A much clearer picture was emerging: High fat content and egg yolks can give ice cream a rich, creamy texture, but the judicious use of stabilizers and emulsifiers goes a long way toward making up for the absence of either one. The ice creams in our lineup that got the lowest scores for texture have low fat content and no egg yolks, stabilizers, or emulsifiers (that is, the "natural" regular-style ice creams).
Looks Can Be Deceiving
Of course, ice cream is more than just creamy. Some of the best-textured contenders fumbled when it came to flavor. Weak vanilla flavor was the reason cited most often by panelists for awarding an ice cream a low score.
There are three forms of vanilla found in supermarket vanilla ice creams. Natural vanilla extract is made by steeping ground vanilla beans in a solution of alcohol and water to extract more than 240 flavorful compounds, the most dominant of which is called vanillin. Imitation vanilla extract is made by synthesizing vanillin from either eugenol (found in clove oil) or lignin (a by-product of the paper industry). The third form is vanilla beans themselves.

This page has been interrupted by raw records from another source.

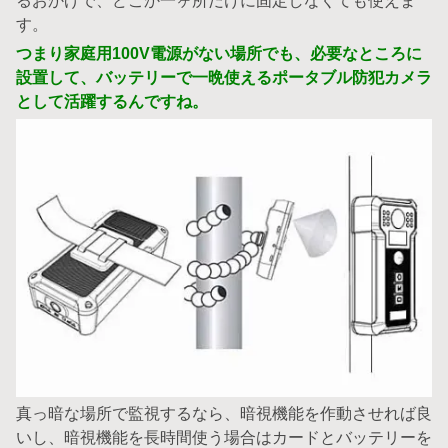
るおかげで、どこか一ヶ所だけに固定しなくても使えま
す。
つまり家庭用100V電源がない場所でも、必要なところに
設置して、バッテリーで一晩使えるポータブル防犯カメラ
として活躍するんですね。
真っ暗な場所で監視するなら、暗視機能を作動させれば良
いし、暗視機能を長時間使う場合はカードとバッテリーを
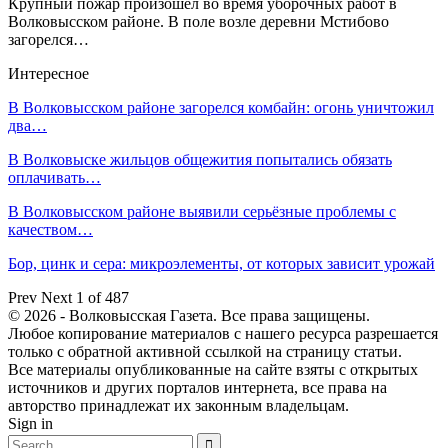
Крупный пожар произошёл во время уборочных работ в
Волковысском районе. В поле возле деревни Мстибово
загорелся…
Интересное
В Волковысском районе загорелся комбайн: огонь уничтожил
два…
В Волковыске жильцов общежития попытались обязать
оплачивать…
В Волковысском районе выявили серьёзные проблемы с
качеством…
Бор, цинк и сера: микроэлементы, от которых зависит урожай
Prev
Next
1 of 487
© 2026 - Волковысская Газета. Все права защищены.
Любое копирование материалов с нашего ресурса разрешается
только с обратной активной ссылкой на страницу статьи.
Все материалы опубликованные на сайте взяты с открытых
источников и других порталов интернета, все права на
авторство принадлежат их законным владельцам.
Sign in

Only two of the ice creams contained imitation vanilla extract, and both scored poorly. Clearly, natural vanilla is a key component in good ice cream. But how much is enough?
To answer this question, we had our lab examine all 18 samples for vanillin content and found that more vanillin generally translated to higher ratings from our tasters, but there was a limit. Ice creams with more than 10 milligrams tended to lose points for "extract overkill," while those with fewer than 4 milligrams had tasters asking "where's the flavor?" Even more striking were the differences in vanilla-bean specks found in about half of our samples: In some, the specks looked like a uniform sprinkling of finely ground black pepper; in others, the pieces were large and less frequent. But seeing vanilla specks doesn't necessarily mean that you're going to taste vanilla.

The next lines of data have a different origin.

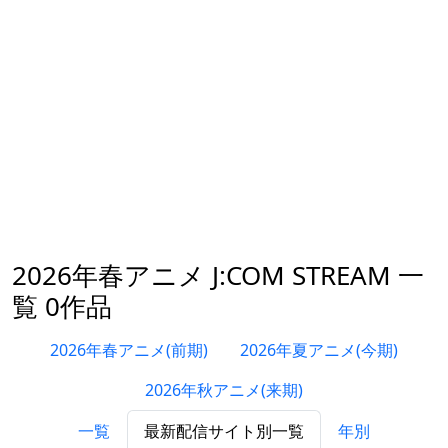
2026年春アニメ J:COM STREAM 一
覧 0作品
2026年春アニメ(前期)
2026年夏アニメ(今期)
2026年秋アニメ(来期)
一覧
最新配信サイト別一覧
年別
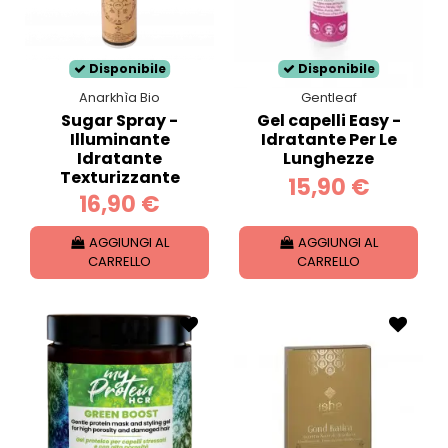
Disponibile
Disponibile
Anarkhìa Bio
Gentleaf
Sugar Spray -
Gel capelli Easy -
Illuminante
Idratante Per Le
Idratante
Lunghezze
Texturizzante
15,90 €
16,90 €
AGGIUNGI AL
AGGIUNGI AL
CARRELLO
CARRELLO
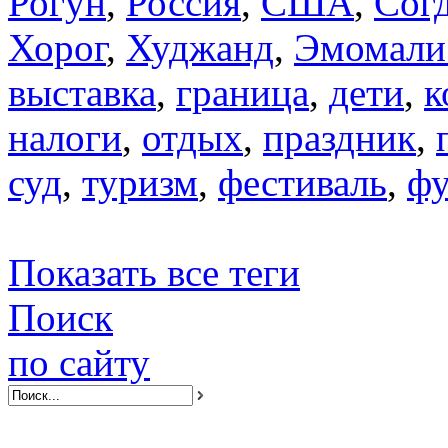
Рогун
,
Россия
,
США
,
Сог
Хорог
,
Худжанд
,
Эмомали
выставка
,
граница
,
дети
,
к
налоги
,
отдых
,
праздник
,
суд
,
туризм
,
фестиваль
,
фу
Показать все теги
Поиск
по сайту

To test the effectiveness of seeing vanilla specks, we ran taste tests with and without blindfolds. When asked to pick the samples with the most vanilla flavor, tasters almost unanimously chose the samples with bean specks. But when we ran the same test with blindfolds, tasters chose samples without bean specks as having the most intense vanilla flavor. The lab confirmed these results. Research confirmed that these "vanilla bean specks" are the pulverized pods of spent vanilla beans--not the flavorful beans themselves--and carry little to no flavor.
The Cream of the Crop
So where did we come out? When it comes to vanilla ice cream, some strategic engineering is actually a desirable thing. Our tasters liked both French-style ice creams with stabilizers and regular (yolkless) ice creams with stabilizers and emulsifiers. Our two top winners included a sample of each type.
Fluffiness and Overrun
All ice creams are aerated to make their texture lighter and softer. Federal regulations allow manufacturers to increase the volume of ice cream by up to 100 percent. The air added to the ice cream is called overrun. Premium brands with a dense texture (often sold in pint containers) have less overrun that fluffy brands (often sold in big containers).

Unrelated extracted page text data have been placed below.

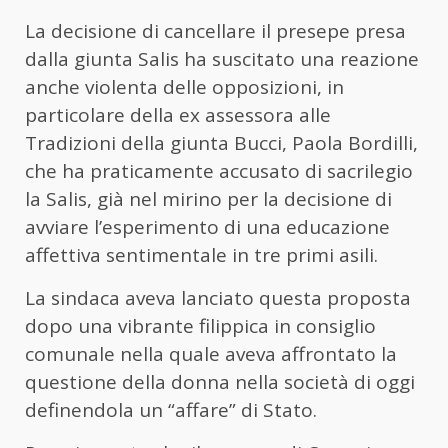
La decisione di cancellare il presepe presa
dalla giunta Salis ha suscitato una reazione
anche violenta delle opposizioni, in
particolare della ex assessora alle
Tradizioni della giunta Bucci, Paola Bordilli,
che ha praticamente accusato di sacrilegio
la Salis, già nel mirino per la decisione di
avviare l’esperimento di una educazione
affettiva sentimentale in tre primi asili.
La sindaca aveva lanciato questa proposta
dopo una vibrante filippica in consiglio
comunale nella quale aveva affrontato la
questione della donna nella società di oggi
definendola un “affare” di Stato.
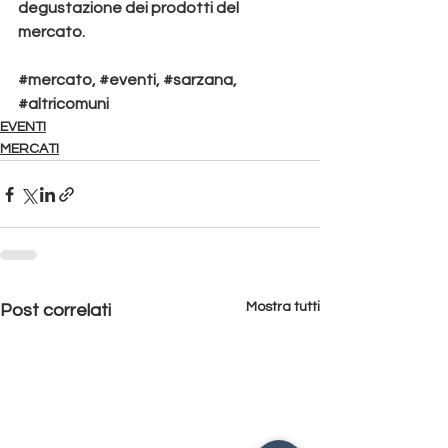
degustazione dei prodotti del 
mercato.
#mercato
, 
#eventi
, 
#sarzana
, 
#altricomuni
EVENTI
MERCATI
Mostra tutti
Post correlati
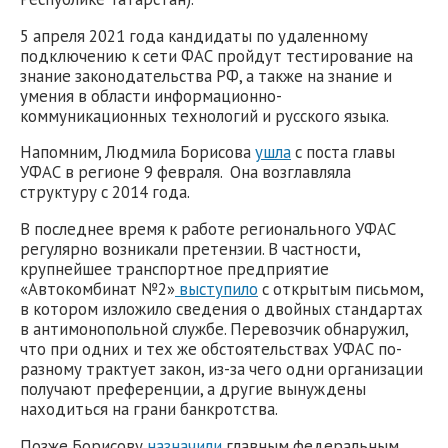
5 апреля 2021 года кандидаты по удаленному
подключению к сети ФАС пройдут тестирование на
знание законодательства РФ, а также на знание и
умения в области информационно-
коммуникационных технологий и русского языка.
Напомним, Людмила Борисова
ушла
с поста главы
УФАС в регионе 9 февраля. Она возглавляла
структуру с 2014 года.
В последнее время к работе регионального УФАС
регулярно возникали претензии. В частности,
крупнейшее транспортное предприятие
«Автокомбинат №2»
выступило
с открытым письмом,
в котором изложило сведения о двойных стандартах
в антимонопольной службе. Перевозчик обнаружил,
что при одних и тех же обстоятельствах УФАС по-
разному трактует закон, из-за чего одни организации
получают преференции, а другие вынуждены
находиться на грани банкротства.
Позже Борисову
назначили
главным федеральным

Brands with low overrun (between 21 percent and 24 percent) took most of the top spots in our tasting (including second, third, and fourth), while brands with high overrun (between 78 percent and 97 percent) landed in the last four spots. But there was one brand that did not fit this neat pattern. Our taste-test winner has 94 percent overrun (the second-highest in our tasting). It achieved better texture through better engineering. So what does this mean in practical terms? A 10-ounce serving of our winner wll tower over a regular sugar cone. A 10-ounce serving of our second-place finisher (with 21 percent overrun) looks pretty skimpy by comparison.